• **EXERCISE**
Copy out the items below word for word, starting at the line that contains "Page size: 2001x1125." and ending at the line that contains "list DDoS Dataset", with both of those lines included.

• **PROVIDED DATA**
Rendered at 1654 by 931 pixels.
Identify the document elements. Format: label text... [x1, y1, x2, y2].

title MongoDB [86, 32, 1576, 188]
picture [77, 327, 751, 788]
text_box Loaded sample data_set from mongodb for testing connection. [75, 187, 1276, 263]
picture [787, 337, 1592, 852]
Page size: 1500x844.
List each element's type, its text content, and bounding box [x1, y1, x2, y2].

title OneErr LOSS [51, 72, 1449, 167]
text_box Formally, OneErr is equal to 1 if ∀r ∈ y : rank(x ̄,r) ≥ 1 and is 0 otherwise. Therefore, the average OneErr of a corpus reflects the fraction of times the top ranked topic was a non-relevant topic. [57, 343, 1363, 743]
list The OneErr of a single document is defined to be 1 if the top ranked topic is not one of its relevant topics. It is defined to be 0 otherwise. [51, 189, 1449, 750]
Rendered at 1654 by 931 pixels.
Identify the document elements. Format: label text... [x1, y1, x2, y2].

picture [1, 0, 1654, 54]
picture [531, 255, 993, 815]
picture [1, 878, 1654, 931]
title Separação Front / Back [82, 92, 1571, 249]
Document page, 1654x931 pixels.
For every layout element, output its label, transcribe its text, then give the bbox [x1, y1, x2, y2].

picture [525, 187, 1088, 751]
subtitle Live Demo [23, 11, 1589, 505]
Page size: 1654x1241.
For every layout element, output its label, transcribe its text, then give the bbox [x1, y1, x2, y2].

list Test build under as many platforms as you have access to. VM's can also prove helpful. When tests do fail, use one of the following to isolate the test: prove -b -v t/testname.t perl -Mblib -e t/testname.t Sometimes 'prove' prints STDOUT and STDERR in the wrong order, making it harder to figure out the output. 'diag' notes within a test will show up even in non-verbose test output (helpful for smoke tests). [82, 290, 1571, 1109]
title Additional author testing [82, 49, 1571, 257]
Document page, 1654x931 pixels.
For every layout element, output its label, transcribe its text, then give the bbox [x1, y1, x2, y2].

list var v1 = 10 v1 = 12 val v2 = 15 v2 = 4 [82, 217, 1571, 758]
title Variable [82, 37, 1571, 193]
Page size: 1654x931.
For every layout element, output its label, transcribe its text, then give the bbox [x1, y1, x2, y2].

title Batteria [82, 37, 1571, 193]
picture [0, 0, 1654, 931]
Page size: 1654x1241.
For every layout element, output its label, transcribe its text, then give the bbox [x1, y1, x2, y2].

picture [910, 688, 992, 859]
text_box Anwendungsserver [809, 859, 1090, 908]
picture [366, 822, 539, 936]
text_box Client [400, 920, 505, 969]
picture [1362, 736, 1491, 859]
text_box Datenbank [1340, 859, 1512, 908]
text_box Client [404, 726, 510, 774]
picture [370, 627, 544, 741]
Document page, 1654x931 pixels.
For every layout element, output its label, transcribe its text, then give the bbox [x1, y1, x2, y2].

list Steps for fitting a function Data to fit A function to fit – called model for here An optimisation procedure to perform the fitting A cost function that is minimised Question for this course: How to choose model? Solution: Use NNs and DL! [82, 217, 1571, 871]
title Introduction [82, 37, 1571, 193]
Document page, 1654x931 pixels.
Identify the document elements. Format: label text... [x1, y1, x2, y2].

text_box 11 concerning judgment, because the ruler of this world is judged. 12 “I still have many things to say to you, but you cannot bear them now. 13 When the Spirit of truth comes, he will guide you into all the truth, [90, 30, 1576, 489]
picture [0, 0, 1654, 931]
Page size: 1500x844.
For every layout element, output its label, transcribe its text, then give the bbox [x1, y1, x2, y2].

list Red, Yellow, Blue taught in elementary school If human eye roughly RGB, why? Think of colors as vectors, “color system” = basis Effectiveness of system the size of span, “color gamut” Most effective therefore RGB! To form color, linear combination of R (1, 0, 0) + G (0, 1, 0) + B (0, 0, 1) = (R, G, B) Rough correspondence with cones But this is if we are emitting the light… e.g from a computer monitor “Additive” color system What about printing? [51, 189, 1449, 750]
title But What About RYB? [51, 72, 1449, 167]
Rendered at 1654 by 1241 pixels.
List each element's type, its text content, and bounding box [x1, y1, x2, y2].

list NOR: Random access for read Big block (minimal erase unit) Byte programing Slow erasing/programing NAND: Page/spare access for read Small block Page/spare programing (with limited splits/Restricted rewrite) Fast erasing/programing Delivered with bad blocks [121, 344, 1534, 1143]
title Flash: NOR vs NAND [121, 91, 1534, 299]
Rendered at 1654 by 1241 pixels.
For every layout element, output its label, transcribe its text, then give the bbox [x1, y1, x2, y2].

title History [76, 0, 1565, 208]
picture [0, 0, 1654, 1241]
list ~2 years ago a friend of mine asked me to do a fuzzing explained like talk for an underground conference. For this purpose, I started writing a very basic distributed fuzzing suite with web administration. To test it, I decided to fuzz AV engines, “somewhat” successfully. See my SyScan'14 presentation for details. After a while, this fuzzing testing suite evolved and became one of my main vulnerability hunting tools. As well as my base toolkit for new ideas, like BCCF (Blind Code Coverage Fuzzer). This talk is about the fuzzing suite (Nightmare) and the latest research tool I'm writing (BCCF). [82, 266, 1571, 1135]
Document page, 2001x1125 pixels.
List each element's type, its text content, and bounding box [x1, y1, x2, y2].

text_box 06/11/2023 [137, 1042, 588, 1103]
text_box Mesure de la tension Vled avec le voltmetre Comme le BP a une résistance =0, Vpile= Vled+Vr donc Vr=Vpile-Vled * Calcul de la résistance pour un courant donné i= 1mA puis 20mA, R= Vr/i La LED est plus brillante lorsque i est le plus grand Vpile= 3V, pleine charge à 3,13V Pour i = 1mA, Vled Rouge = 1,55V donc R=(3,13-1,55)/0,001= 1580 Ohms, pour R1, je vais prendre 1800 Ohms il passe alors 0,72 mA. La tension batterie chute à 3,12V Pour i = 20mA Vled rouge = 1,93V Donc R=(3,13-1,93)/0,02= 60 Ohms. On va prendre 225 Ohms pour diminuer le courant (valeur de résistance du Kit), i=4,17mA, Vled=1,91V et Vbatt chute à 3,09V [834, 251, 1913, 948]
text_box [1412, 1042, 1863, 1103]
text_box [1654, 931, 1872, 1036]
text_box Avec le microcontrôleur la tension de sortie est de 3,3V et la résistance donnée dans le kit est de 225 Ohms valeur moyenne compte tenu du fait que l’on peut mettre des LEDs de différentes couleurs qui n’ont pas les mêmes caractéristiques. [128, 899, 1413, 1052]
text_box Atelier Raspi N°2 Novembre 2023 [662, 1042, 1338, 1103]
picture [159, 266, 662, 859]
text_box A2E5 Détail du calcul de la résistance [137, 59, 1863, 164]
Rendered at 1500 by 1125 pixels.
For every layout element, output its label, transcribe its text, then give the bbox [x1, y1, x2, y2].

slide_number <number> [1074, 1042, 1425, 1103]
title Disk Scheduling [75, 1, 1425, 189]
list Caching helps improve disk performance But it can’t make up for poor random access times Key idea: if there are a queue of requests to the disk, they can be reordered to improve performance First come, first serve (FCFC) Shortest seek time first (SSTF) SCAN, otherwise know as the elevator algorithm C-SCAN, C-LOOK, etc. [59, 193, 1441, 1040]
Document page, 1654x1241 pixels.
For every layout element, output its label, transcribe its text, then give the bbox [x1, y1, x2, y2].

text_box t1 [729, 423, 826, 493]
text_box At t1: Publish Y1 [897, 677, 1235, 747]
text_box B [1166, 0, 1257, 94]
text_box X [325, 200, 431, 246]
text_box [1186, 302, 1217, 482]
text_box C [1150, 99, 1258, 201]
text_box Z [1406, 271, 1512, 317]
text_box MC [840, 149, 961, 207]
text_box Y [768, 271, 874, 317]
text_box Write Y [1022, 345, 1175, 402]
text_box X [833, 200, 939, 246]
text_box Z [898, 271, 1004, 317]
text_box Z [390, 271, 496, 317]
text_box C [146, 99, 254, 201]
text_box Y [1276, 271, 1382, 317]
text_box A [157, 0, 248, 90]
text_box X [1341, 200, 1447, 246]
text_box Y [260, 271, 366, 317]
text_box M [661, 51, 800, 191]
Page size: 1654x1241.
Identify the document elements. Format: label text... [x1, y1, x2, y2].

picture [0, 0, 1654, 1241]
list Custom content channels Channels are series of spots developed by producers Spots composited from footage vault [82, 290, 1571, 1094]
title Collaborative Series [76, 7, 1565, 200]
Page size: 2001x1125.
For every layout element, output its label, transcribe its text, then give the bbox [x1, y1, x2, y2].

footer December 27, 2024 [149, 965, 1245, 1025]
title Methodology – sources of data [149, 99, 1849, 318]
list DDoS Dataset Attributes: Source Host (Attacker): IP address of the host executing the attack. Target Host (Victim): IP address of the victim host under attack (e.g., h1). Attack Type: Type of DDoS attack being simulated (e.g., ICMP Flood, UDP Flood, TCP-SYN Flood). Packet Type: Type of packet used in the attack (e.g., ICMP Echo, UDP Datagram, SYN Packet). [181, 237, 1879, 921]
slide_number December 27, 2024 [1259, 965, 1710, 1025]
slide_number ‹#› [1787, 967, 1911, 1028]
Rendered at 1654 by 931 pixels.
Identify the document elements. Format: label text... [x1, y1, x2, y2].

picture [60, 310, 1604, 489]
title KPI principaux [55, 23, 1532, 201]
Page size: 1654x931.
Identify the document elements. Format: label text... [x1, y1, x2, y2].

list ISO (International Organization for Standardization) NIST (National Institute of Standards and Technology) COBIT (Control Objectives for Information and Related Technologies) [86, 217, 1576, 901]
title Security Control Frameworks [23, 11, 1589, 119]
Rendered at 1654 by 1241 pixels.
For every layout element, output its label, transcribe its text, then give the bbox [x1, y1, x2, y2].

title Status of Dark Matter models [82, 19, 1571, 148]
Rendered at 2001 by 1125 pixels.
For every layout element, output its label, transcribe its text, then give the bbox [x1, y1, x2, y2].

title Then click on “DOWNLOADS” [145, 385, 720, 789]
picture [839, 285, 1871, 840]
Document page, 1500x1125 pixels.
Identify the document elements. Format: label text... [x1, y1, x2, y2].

• **ANSWER IN FULL**
Page size: 2001x1125.
For every layout element, output its label, transcribe its text, then give the bbox [x1, y1, x2, y2].

footer December 27, 2024 [149, 965, 1245, 1025]
title Methodology – sources of data [149, 99, 1849, 318]
list DDoS Dataset Attributes: Source Host (Attacker): IP address of the host executing the attack. Target Host (Victim): IP address of the victim host under attack (e.g., h1). Attack Type: Type of DDoS attack being simulated (e.g., ICMP Flood, UDP Flood, TCP-SYN Flood). Packet Type: Type of packet used in the attack (e.g., ICMP Echo, UDP Datagram, SYN Packet). [181, 237, 1879, 921]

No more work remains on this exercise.